# About this task:
Work out how many lines in the data include the string "phẩm"; reply with that number alone.

(Beginning of Source information)

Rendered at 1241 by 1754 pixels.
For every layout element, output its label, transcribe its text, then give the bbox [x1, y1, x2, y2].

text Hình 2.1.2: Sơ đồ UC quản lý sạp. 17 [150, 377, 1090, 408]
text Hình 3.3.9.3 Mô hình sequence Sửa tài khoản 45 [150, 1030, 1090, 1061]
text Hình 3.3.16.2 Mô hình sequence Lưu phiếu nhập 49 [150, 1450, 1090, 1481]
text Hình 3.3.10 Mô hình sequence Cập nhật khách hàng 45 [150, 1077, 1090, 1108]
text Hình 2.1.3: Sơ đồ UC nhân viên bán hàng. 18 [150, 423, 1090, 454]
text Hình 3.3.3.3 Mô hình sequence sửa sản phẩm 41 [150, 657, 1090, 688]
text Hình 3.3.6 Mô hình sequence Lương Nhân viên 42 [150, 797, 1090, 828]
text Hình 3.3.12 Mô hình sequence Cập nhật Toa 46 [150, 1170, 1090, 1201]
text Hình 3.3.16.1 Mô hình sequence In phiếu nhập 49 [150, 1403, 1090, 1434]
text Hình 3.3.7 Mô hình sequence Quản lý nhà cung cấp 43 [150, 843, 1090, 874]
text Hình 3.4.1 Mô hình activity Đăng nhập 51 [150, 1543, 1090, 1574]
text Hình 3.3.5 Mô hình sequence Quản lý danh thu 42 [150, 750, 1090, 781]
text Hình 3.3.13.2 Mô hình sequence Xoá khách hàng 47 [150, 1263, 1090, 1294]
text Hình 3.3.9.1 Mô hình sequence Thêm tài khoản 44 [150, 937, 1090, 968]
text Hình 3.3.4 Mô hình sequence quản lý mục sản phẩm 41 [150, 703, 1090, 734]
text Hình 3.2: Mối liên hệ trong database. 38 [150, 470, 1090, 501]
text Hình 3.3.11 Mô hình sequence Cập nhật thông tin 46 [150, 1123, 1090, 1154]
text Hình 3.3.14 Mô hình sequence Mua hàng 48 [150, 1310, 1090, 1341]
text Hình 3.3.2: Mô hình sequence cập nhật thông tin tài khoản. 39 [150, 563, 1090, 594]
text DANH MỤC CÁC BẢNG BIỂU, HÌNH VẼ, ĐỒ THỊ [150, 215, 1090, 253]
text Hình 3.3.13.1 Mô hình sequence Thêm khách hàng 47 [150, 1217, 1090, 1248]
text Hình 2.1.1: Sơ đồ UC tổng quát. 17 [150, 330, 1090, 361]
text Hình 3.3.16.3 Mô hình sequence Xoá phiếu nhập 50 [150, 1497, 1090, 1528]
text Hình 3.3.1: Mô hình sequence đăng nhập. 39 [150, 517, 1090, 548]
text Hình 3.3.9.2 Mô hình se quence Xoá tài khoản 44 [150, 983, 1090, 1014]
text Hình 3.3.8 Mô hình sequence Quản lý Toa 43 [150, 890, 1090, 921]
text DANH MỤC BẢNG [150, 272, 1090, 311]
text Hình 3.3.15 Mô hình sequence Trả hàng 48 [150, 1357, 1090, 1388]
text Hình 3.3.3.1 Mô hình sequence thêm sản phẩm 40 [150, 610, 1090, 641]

(End of Source information)

# Problem solution:
3